Les nouvelles du concile prennent un caractère de plus en plus sérieux. On veut que se réalise le mot du cardinal Antonelli: « Le concile, à proprement parler, ne commencera qu’à Pâques » La session, où les premiers canons seront formulés, n’aura lieu en effet que le dimanche de Quasimodo. Immédiatement après, si les espérances données par les présidents se réalisent, on prendra le schéma De Summo Pontifice. La majorité commence à s’irriter de tous les égards que l’on a pour une minorité très habile, et qui compte surtout par le bruit qu’elle fait et la peur qu’elle voudrait faire, et le mot de trahison a circulé sur plusieurs lèvres épiscopales. Des évêques ne craignent pas de demander en très haut lieu combien de temps on aura deux Papes, celui du Vatican et celui de la villa Grazioli.

Toutefois, en ce moment, rendons justice à Monseigneur d’Orléans; ce n’est pas chez lui qu’ont lieu les réunions, mais bien chez l’archevêque de Paris. Hier soir, Mercredi Saint, on affirme que cent évêques s’y trouvaient pour aviser aux moyens d’empêcher qu’on ne présentât le schéma sur l’infaillibilité. Ces réunions sont fréquentes, et c’est à la suite de je ne sais quelle décision prise par les prélats gallicans que Monseigneur de Poitiers a été complètement dupe d’une manoeuvre, qui, malgré tout le monde, tournera, je l’espère, au triomphe définitif de la papauté. Voici le fait.

Bien que Mgr Maret affirme, dans son fameux Mémoire, que si le Pape est avec la minorité et s’y obstine, il peut être déposé par la majorité, Messieurs les gallicans soutiennent aujourd’hui qu’il faut l’unanimité morale pour promulguer un canon dogmatique, prétention absurde et contredite par presque tous les conciles généraux, sinon par tous. Or, quelques-uns des présidents du concile se sont laissés bercer de l’espoir bien trompeur que cette unanimité, ils l’obtiendraient par le premier vote général. Pour les entretenir dans cette illusion. Monseigneur de Paris députa vers Monseigneur de Poitiers M. l’abbé de Falloux, pour dire que si le rapport était fait dans des termes très adoucis, on pourrait espérer de l’opposition cette unanimité morale. Monseigneur de Poitiers, malgré son grand talent, peut-être à cause d’un désir excessif de popularité, se laissa aller à des mitigations telles que j’ai vu des évêques de diverses nations plus qu’affligés d’un tel amoindrissement. Pourtant une minorité de 83 sur 598 votants se prononça contre lui. Et dire qu’au moment où il allait prendre la parole, Monseigneur de Paris se serait approché de lui pour renouveler ses promesses! Mais ses dilutions n’avaient pas atteint un degré assez atténué. Malgré les promesses, le soufflet était bel et bien donné. Etait-il mérité?
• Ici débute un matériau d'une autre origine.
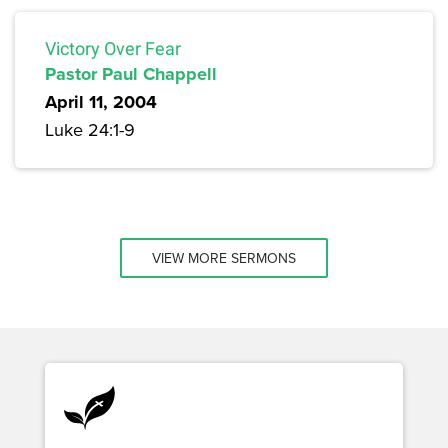
Victory Over Fear
Pastor Paul Chappell
April 11, 2004
Luke 24:1-9
VIEW MORE SERMONS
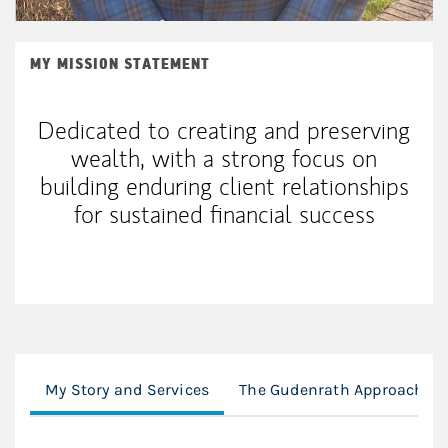
MY MISSION STATEMENT
Dedicated to creating and preserving
wealth, with a strong focus on
building enduring client relationships
for sustained financial success
My Story and Services
The Gudenrath Approach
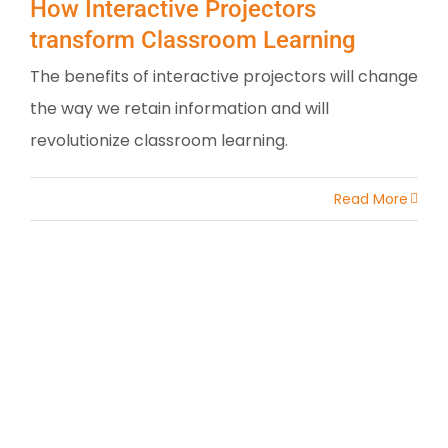
How Interactive Projectors
transform Classroom Learning
The benefits of interactive projectors will change
the way we retain information and will
revolutionize classroom learning.
Read More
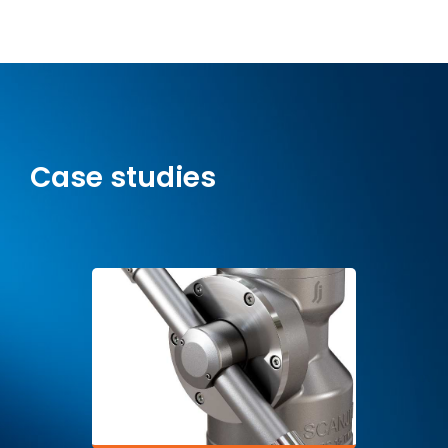
Case studies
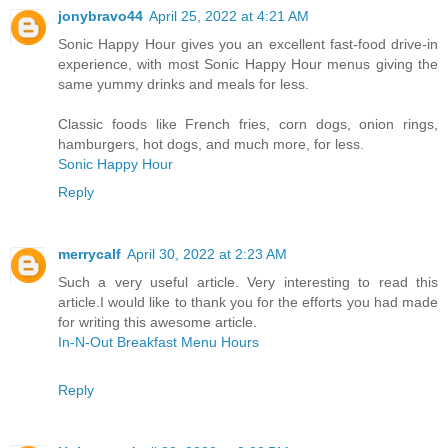
jonybravo44
April 25, 2022 at 4:21 AM
Sonic Happy Hour gives you an excellent fast-food drive-in
experience, with most Sonic Happy Hour menus giving the
same yummy drinks and meals for less.
Classic foods like French fries, corn dogs, onion rings,
hamburgers, hot dogs, and much more, for less.
Sonic Happy Hour
Reply
merrycalf
April 30, 2022 at 2:23 AM
Such a very useful article. Very interesting to read this
article.I would like to thank you for the efforts you had made
for writing this awesome article.
In-N-Out Breakfast Menu Hours
Reply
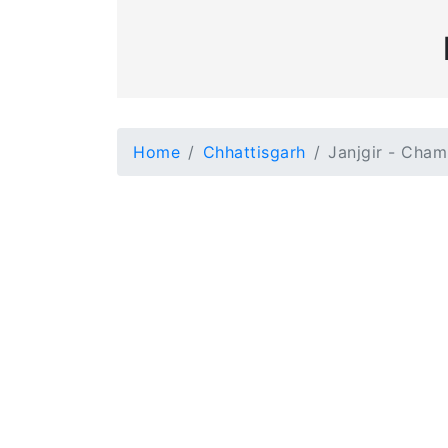
Home
Chhattisgarh
Janjgir - Cha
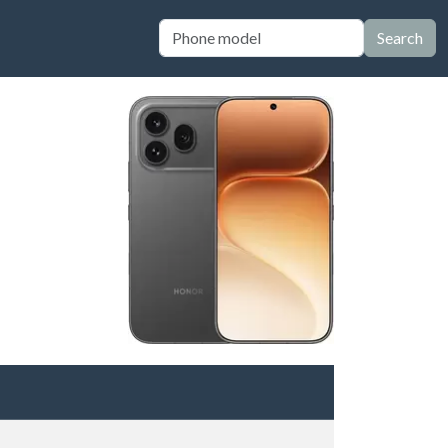
Search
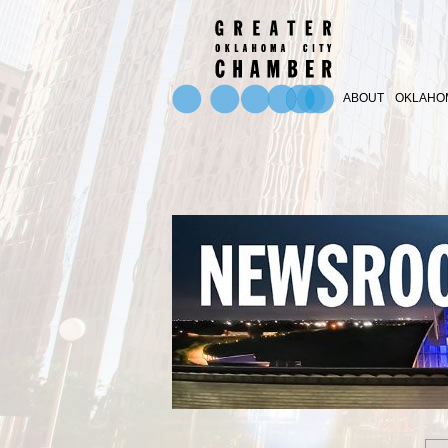
ABOUT
OKLAHOM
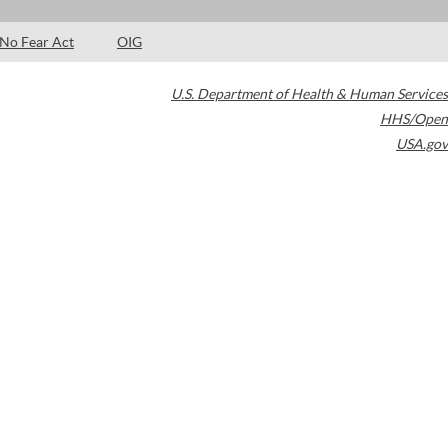
No Fear Act
OIG
U.S. Department of Health & Human Services
HHS/Open
USA.gov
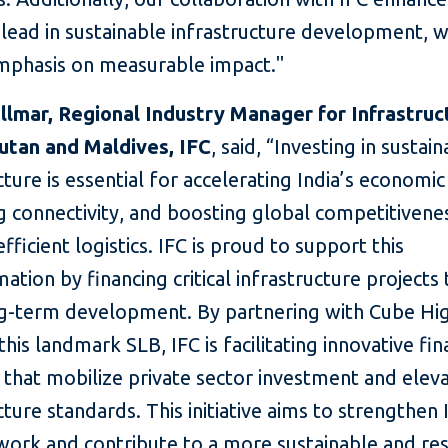
o lead in sustainable infrastructure development, w
mphasis on measurable impact."
llmar, Regional Industry Manager for Infrastruc
hutan and Maldives, IFC
, said, “Investing in sustai
cture is essential for accelerating India’s economi
g connectivity, and boosting global competitivene
fficient logistics. IFC is proud to support this
ation by financing critical infrastructure projects 
ng-term development. By partnering with Cube H
this landmark SLB, IFC is facilitating innovative fi
 that mobilize private sector investment and elev
cture standards. This initiative aims to strengthen 
ork and contribute to a more sustainable and resi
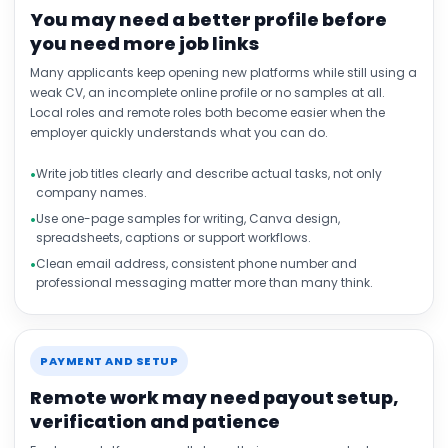
You may need a better profile before
you need more job links
Many applicants keep opening new platforms while still using a
weak CV, an incomplete online profile or no samples at all.
Local roles and remote roles both become easier when the
employer quickly understands what you can do.
Write job titles clearly and describe actual tasks, not only
company names.
Use one-page samples for writing, Canva design,
spreadsheets, captions or support workflows.
Clean email address, consistent phone number and
professional messaging matter more than many think.
PAYMENT AND SETUP
Remote work may need payout setup,
verification and patience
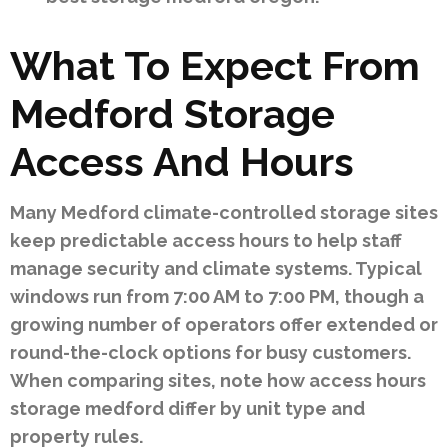
What To Expect From
Medford Storage
Access And Hours
Many Medford climate-controlled storage sites
keep predictable access hours to help staff
manage security and climate systems. Typical
windows run from 7:00 AM to 7:00 PM, though a
growing number of operators offer extended or
round-the-clock options for busy customers.
When comparing sites, note how access hours
storage medford differ by unit type and
property rules.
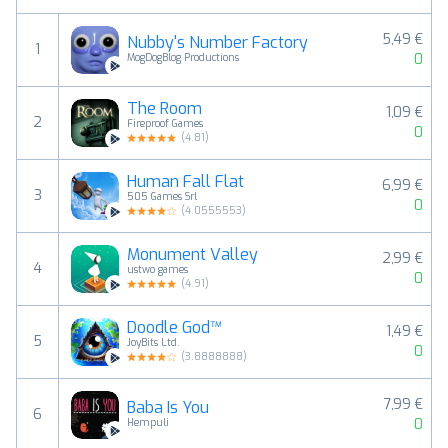
5,49 €
Nubby's Number Factory
1
0
MogDogBlog Productions
The Room
1,09 €
2
Fireproof Games
0
(
4.81
)
Human Fall Flat
6,99 €
3
505 Games Srl
0
(
4.0555553
)
Monument Valley
2,99 €
4
ustwo games
0
(
4.91
)
Doodle God™
1,49 €
5
JoyBits Ltd.
0
(
3.8888888
)
7,99 €
Baba Is You
6
0
Hempuli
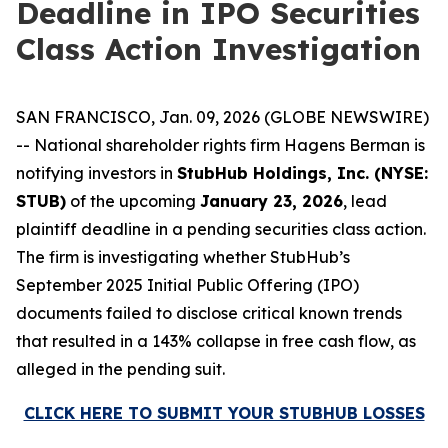
Deadline in IPO Securities
Class Action Investigation
SAN FRANCISCO, Jan. 09, 2026 (GLOBE NEWSWIRE)
-- National shareholder rights firm Hagens Berman is
notifying investors in
StubHub Holdings, Inc. (NYSE:
STUB)
of the upcoming
January 23, 2026
, lead
plaintiff deadline in a pending securities class action.
The firm is investigating whether StubHub’s
September 2025 Initial Public Offering (IPO)
documents failed to disclose critical known trends
that resulted in a 143% collapse in free cash flow, as
alleged in the pending suit.
CLICK HERE TO SUBMIT YOUR STUBHUB LOSSES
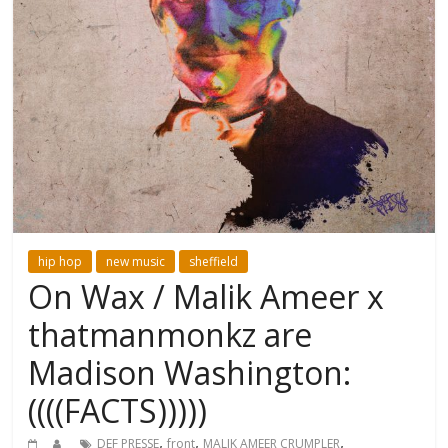
hip hop
new music
sheffield
On Wax / Malik Ameer x
thatmanmonkz are
Madison Washington:
((((FACTS)))))
,
,
,
DEF PRESSE
front
MALIK AMEER CRUMPLER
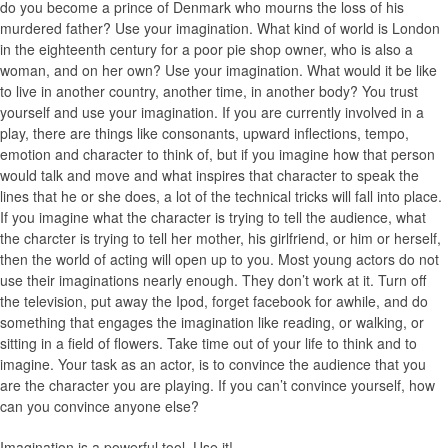
do you become a prince of Denmark who mourns the loss of his
murdered father? Use your imagination. What kind of world is London
in the eighteenth century for a poor pie shop owner, who is also a
woman, and on her own? Use your imagination. What would it be like
to live in another country, another time, in another body? You trust
yourself and use your imagination. If you are currently involved in a
play, there are things like consonants, upward inflections, tempo,
emotion and character to think of, but if you imagine how that person
would talk and move and what inspires that character to speak the
lines that he or she does, a lot of the technical tricks will fall into place.
If you imagine what the character is trying to tell the audience, what
the charcter is trying to tell her mother, his girlfriend, or him or herself,
then the world of acting will open up to you. Most young actors do not
use their imaginations nearly enough. They don’t work at it. Turn off
the television, put away the Ipod, forget facebook for awhile, and do
something that engages the imagination like reading, or walking, or
sitting in a field of flowers. Take time out of your life to think and to
imagine. Your task as an actor, is to convince the audience that you
are the character you are playing. If you can’t convince yourself, how
can you convince anyone else?
Imagination is a powerful tool. Use it!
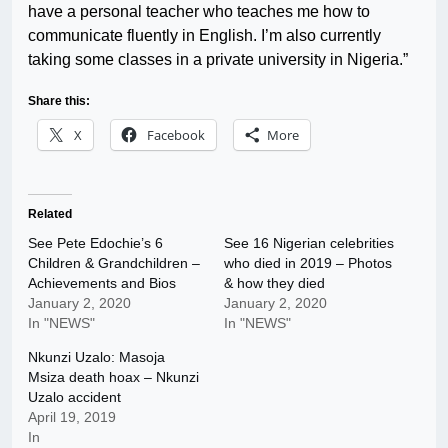
have a personal teacher who teaches me how to
communicate fluently in English. I’m also currently
taking some classes in a private university in Nigeria.”
Share this:
X
Facebook
More
Related
See Pete Edochie’s 6
See 16 Nigerian celebrities
Children & Grandchildren –
who died in 2019 – Photos
Achievements and Bios
& how they died
January 2, 2020
January 2, 2020
In "NEWS"
In "NEWS"
Nkunzi Uzalo: Masoja
Msiza death hoax – Nkunzi
Uzalo accident
April 19, 2019
In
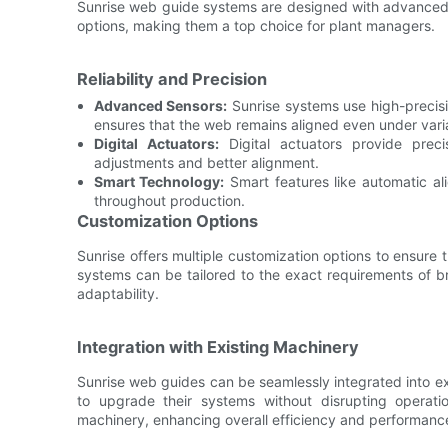
Sunrise web guide systems are designed with advanced fe
options, making them a top choice for plant managers.
Reliability and Precision
Advanced Sensors:
Sunrise systems use high-precisi
ensures that the web remains aligned even under varia
Digital Actuators:
Digital actuators provide preci
adjustments and better alignment.
Smart Technology:
Smart features like automatic ali
throughout production.
Customization Options
Sunrise offers multiple customization options to ensure t
systems can be tailored to the exact requirements of br
adaptability.
Integration with Existing Machinery
Sunrise web guides can be seamlessly integrated into ex
to upgrade their systems without disrupting operati
machinery, enhancing overall efficiency and performanc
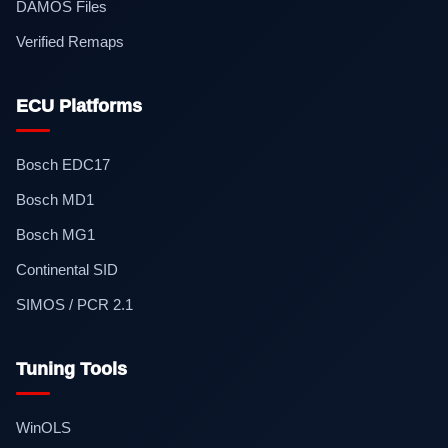
DAMOS Files
Verified Remaps
ECU Platforms
Bosch EDC17
Bosch MD1
Bosch MG1
Continental SID
SIMOS / PCR 2.1
Tuning Tools
WinOLS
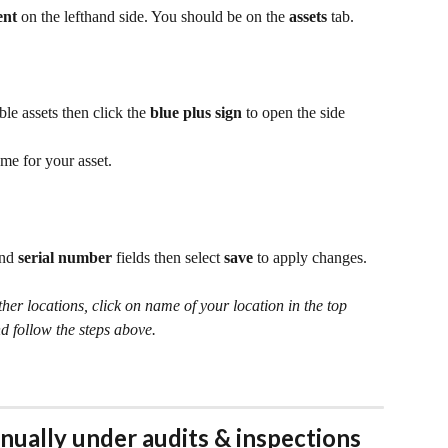
ent 
on the lefthand side. You should be on the 
assets
 tab.
ble assets then click the 
blue plus sign
 to open the side 
ame for your asset.
and 
serial number
 fields then select 
save
 to apply changes.
ther locations, click on name of your location in the top 
d follow the steps above.
nually under audits & inspections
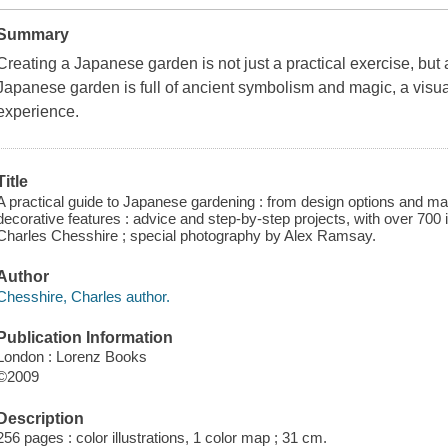
Summary
Creating a Japanese garden is not just a practical exercise, but 
Japanese garden is full of ancient symbolism and magic, a visual 
experience.
Title
A practical guide to Japanese gardening : from design options and mat
decorative features : advice and step-by-step projects, with over 700 i
Charles Chesshire ; special photography by Alex Ramsay.
Author
Chesshire, Charles author.
Publication Information
London : Lorenz Books
©2009
Description
256 pages : color illustrations, 1 color map ; 31 cm.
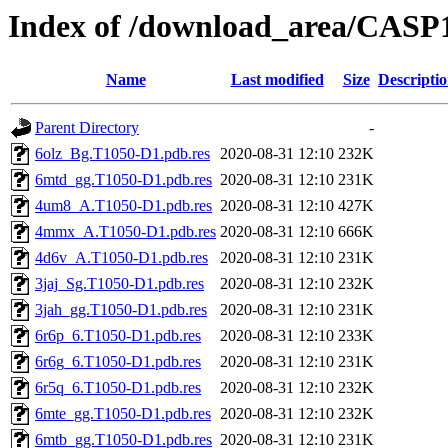
Index of /download_area/CASP
Name
Last modified
Size
Descripti
Parent Directory
-
6olz_Bg.T1050-D1.pdb.res
2020-08-31 12:10
232K
6mtd_gg.T1050-D1.pdb.res
2020-08-31 12:10
231K
4um8_A.T1050-D1.pdb.res
2020-08-31 12:10
427K
4mmx_A.T1050-D1.pdb.res
2020-08-31 12:10
666K
4d6v_A.T1050-D1.pdb.res
2020-08-31 12:10
231K
3jaj_Sg.T1050-D1.pdb.res
2020-08-31 12:10
232K
3jah_gg.T1050-D1.pdb.res
2020-08-31 12:10
231K
6r6p_6.T1050-D1.pdb.res
2020-08-31 12:10
233K
6r6g_6.T1050-D1.pdb.res
2020-08-31 12:10
231K
6r5q_6.T1050-D1.pdb.res
2020-08-31 12:10
232K
6mte_gg.T1050-D1.pdb.res
2020-08-31 12:10
232K
6mtb_gg.T1050-D1.pdb.res
2020-08-31 12:10
231K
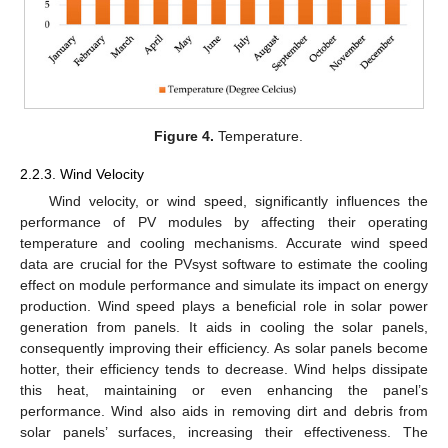
Figure 4.
Temperature.
2.2.3. Wind Velocity
Wind velocity, or wind speed, significantly influences the
performance of PV modules by affecting their operating
temperature and cooling mechanisms. Accurate wind speed
data are crucial for the PVsyst software to estimate the cooling
effect on module performance and simulate its impact on energy
production. Wind speed plays a beneficial role in solar power
generation from panels. It aids in cooling the solar panels,
consequently improving their efficiency. As solar panels become
hotter, their efficiency tends to decrease. Wind helps dissipate
this heat, maintaining or even enhancing the panel’s
performance. Wind also aids in removing dirt and debris from
solar panels’ surfaces, increasing their effectiveness. The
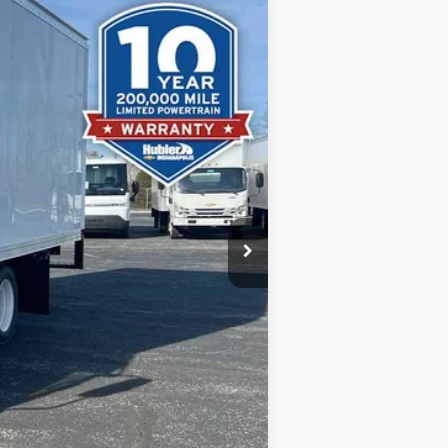
$67,367
-$13,610
+$13,605
+$249
$67,611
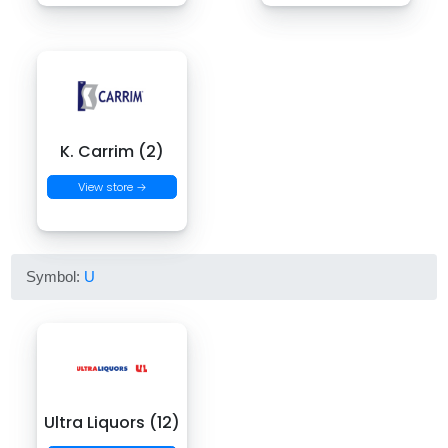
K. Carrim (2)
View store →
Symbol:
U
Ultra Liquors (12)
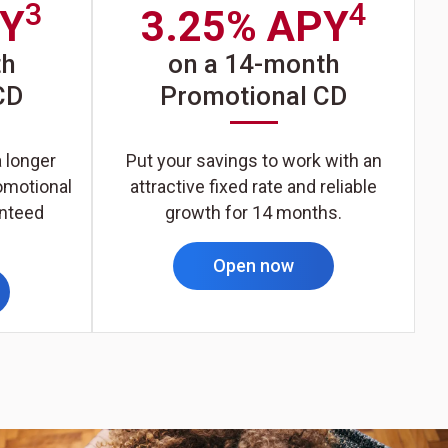
3
4
PY
3.25% APY
th
on a 14-month
CD
Promotional CD
a longer
Put your savings to work with an
omotional
attractive fixed rate and reliable
anteed
growth for 14 months.
Open now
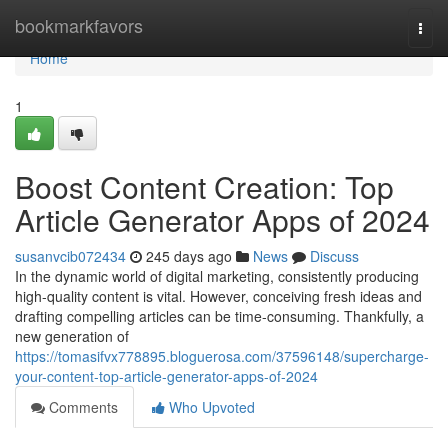
Home
bookmarkfavors
Togg
navi
Home
1
Boost Content Creation: Top
Article Generator Apps of 2024
susanvcib072434
245 days ago
News
Discuss
In the dynamic world of digital marketing, consistently producing
high-quality content is vital. However, conceiving fresh ideas and
drafting compelling articles can be time-consuming. Thankfully, a
new generation of
https://tomasifvx778895.bloguerosa.com/37596148/supercharge-
your-content-top-article-generator-apps-of-2024
Comments
Who Upvoted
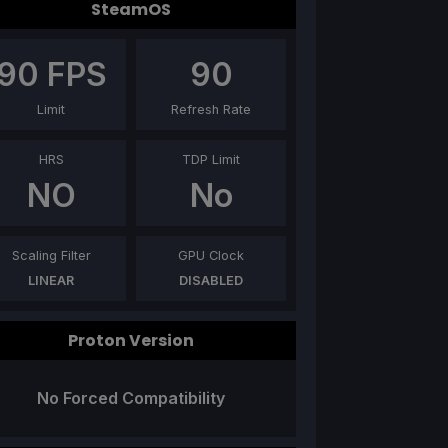
SteamOS
90
FPS
90
Limit
Refresh Rate
HRS
TDP Limit
NO
No
Scaling Filter
GPU Clock
LINEAR
DISABLED
Proton Version
No Forced Compatibility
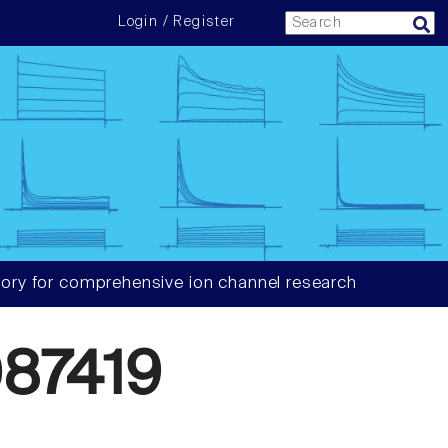
Login / Register
ory for comprehensive ion channel research
87419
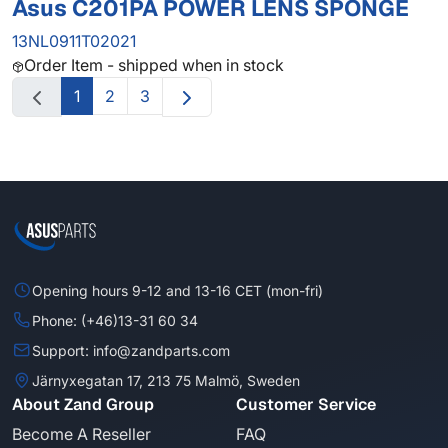
Asus C201PA POWER LENS SPONGE
13NL0911T02021
Order Item - shipped when in stock
1
2
3
Opening hours 9-12 and 13-16 CET (mon-fri)
Phone: (+46)13-31 60 34
Support: info@zandparts.com
Järnyxegatan 17, 213 75 Malmö, Sweden
About Zand Group
Customer Service
Become A Reseller
FAQ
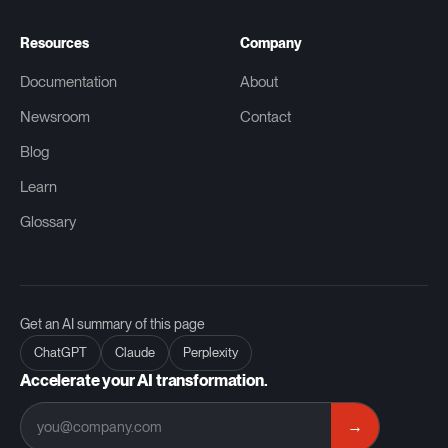
Resources
Company
Documentation
About
Newsroom
Contact
Blog
Learn
Glossary
Get an AI summary of this page
ChatGPT
Claude
Perplexity
Accelerate your AI transformation.
→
Quelques prélats sont sortis navrés de cette séance. Faut-il s’en affliger au point que quelques-uns le veulent? Ce n’est point mon avis.

1° L’on a la preuve que l’opposition ne sera satisfaite que quand elle aura foulé aux pieds l’immense majorité.

2° Cette opposition, qui se disait de 140, n’a pas même les 83 voix dont on se vante. En effet, parmi ceux qu’il faut y compter, se trouvaient des Américains très dévoués à l’infaillibilité et d’autres évêques, qui, comme l’évêque d’Aquila(1) ou l’évêque de Moulins, ont voulu montrer un mécontentement d’une tout autre espèce, le mécontentement causé par la faiblesse des présidents.

3° Mais ce qu’il y a de capital, c’est que l’opposition de 83 votants n’empêchera pas les Chapitres acceptés d’être promulgués le dimanche de Quasimodo. Et voici ce qui aura lieu. On aura donné par anticipation la preuve que l’unanimité morale n’est pas nécessaire, et quand viendra la question de l’infaillibilité, l’opposition de Messieurs les gallicans ne fera pas un contraste pénible avec l’unanimité que les premières définitions avaient obtenues. Et c’est ainsi que le Saint-Esprit s’est un peu moqué des calculs de l’opposition, de Monseigneur de Poitiers, et, faut-il le dire? des présidents.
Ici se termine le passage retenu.